De repente, un pitido agudo y sostenido atravesó el silencio de par en par, de manera trágica.
Marciel, la enfermera de cuidados intensivos, tomó nota del reloj en su cuaderno: 3 de Mayo de 2021, 21:00 horas. Ella nunca olvidará esa fecha y esa hora; el día en que tuvo ojos para ver, oídos para oír y fe para creer en Jesucristo.

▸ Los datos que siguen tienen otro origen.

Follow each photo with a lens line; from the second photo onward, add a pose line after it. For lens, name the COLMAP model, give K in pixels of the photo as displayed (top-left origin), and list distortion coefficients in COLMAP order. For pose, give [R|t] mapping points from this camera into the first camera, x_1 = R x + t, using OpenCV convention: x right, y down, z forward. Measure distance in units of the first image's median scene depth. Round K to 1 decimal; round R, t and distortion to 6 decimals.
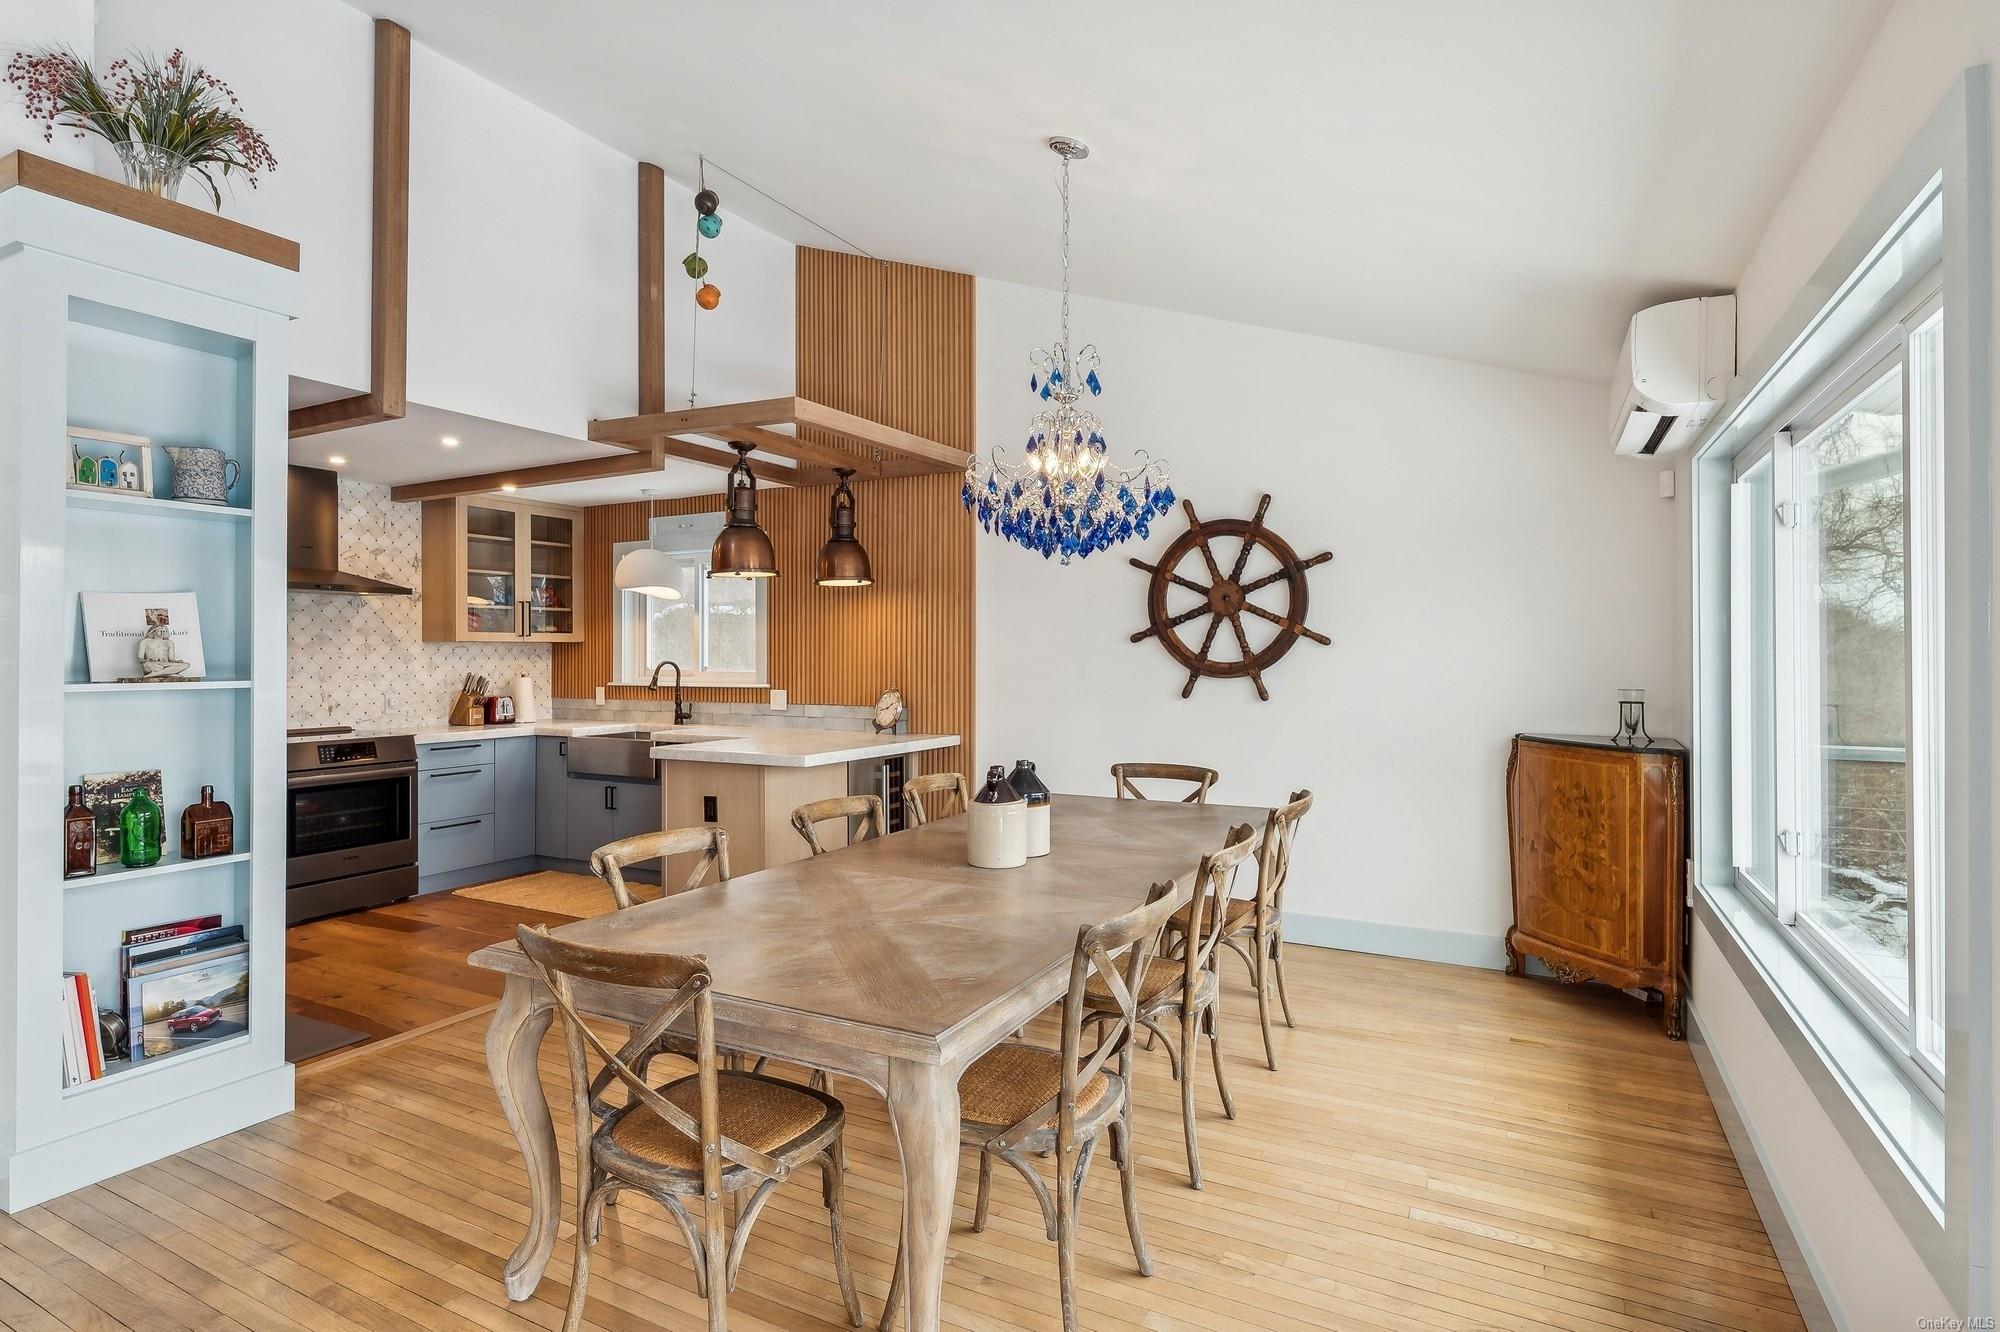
lens RADIAL K [[1008.6, 0, 1005.1], [0, 1008.6, 650.6], [0, 0, 1]] dist [0.000230, 0.000108]
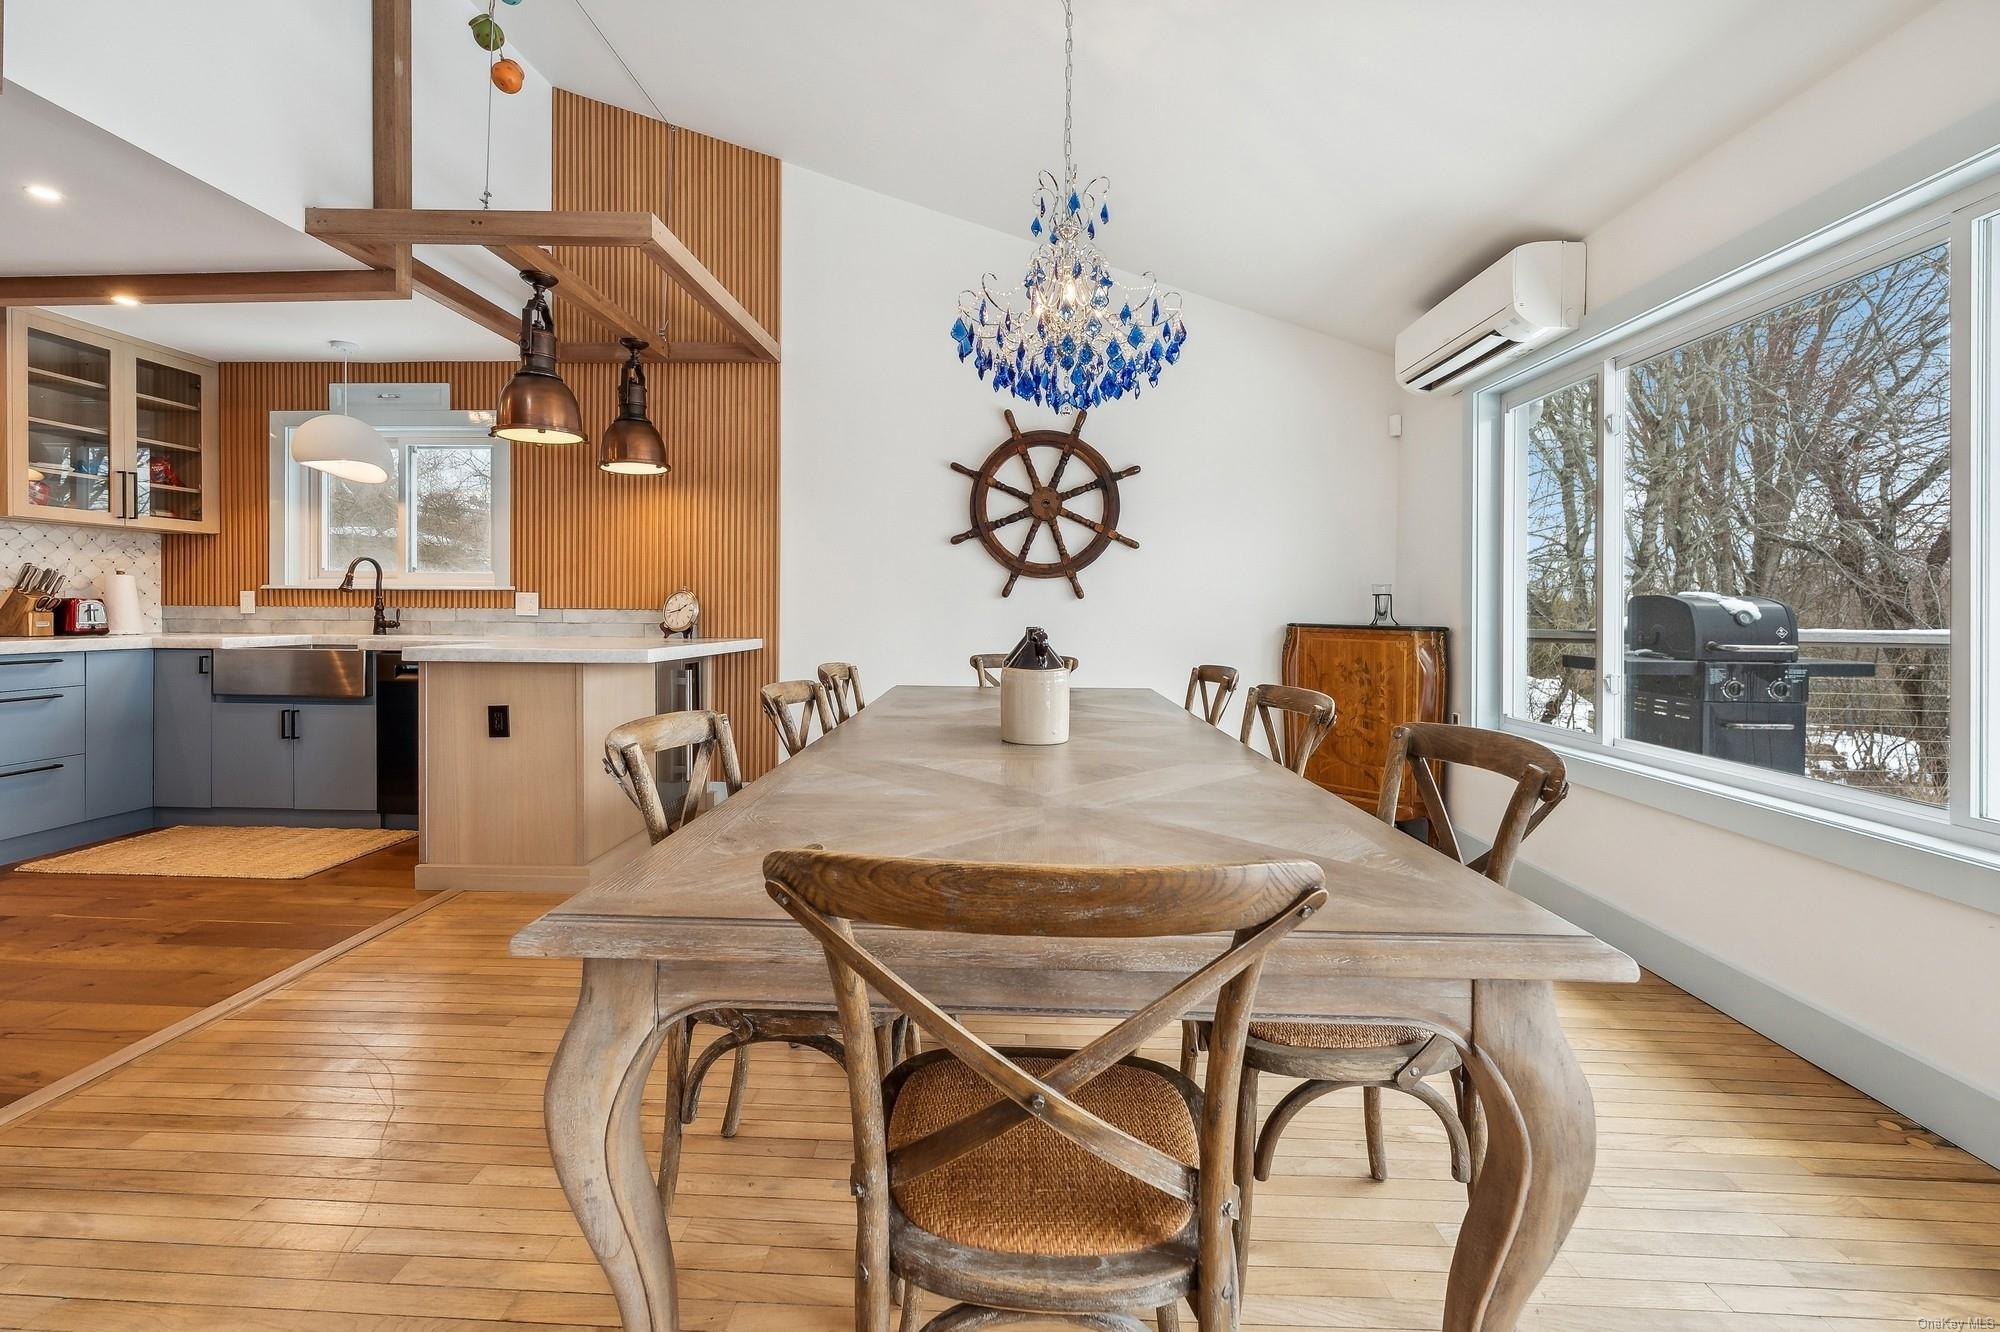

Pero lo que Cristofer vio tras cerrar y abrir los ojos, fue algo muy diferente. El desgraciado, apenas abrió los ojos, vio a Pitecántropo, remando como un desquiciado hacia él, batiendo con sus remos las nauseabundas aguas del infierno. Se acercaba velozmente a su presa, como lo hace una hiena hambrienta al ver un trozo de carne hedionda caerle a poca distancia. El hedor del cerdo llamó a aquel barquero de inmediato. Cristofer, como siempre, no dio demasiada importancia a la escritura que vio en el dintel al atravesar la puerta del infierno; aquella que le llamaba a abandonar toda esperanza. Seguía confiando, aunque cada vez con mayor esfuerzo, en su terca incredulidad. Para él, todo aquello era producto de su tumor cerebral. "Todo esto, por supuesto, ha de ser una severa alucinación. La morfina ha de estar jugándome una mala pasada. Sí, eso debe ser", se decía a sí mismo, intentando aferrarse a la calma con uñas y dientes. Pero los "fuegos artificiales" comenzaban a parecerle cada vez más vívidos.
A Pitecántropo, el espectáculo de una estupidez no cristiana tan extrema, no hacía más que avivarle sus infernales glándulas salivales. Hacía tiempo que no disfrutaba de un manjar tan hediondo. El sabueso del infierno disfrutaría de un apetitoso festín aquella noche, y los dolores de Cristofer, por su parte, se sentirían más reales que de costumbre.
Desde ese momento, lo único que le pareció irreal, a la luz de eternidad, fueron los breves días de risas y burlas previos a su muerte. Aquella dolorosa realidad, trascendente y eterna, pronto le devolvieron la cordura. O quizás deba decir que lo hicieron demasiado tarde.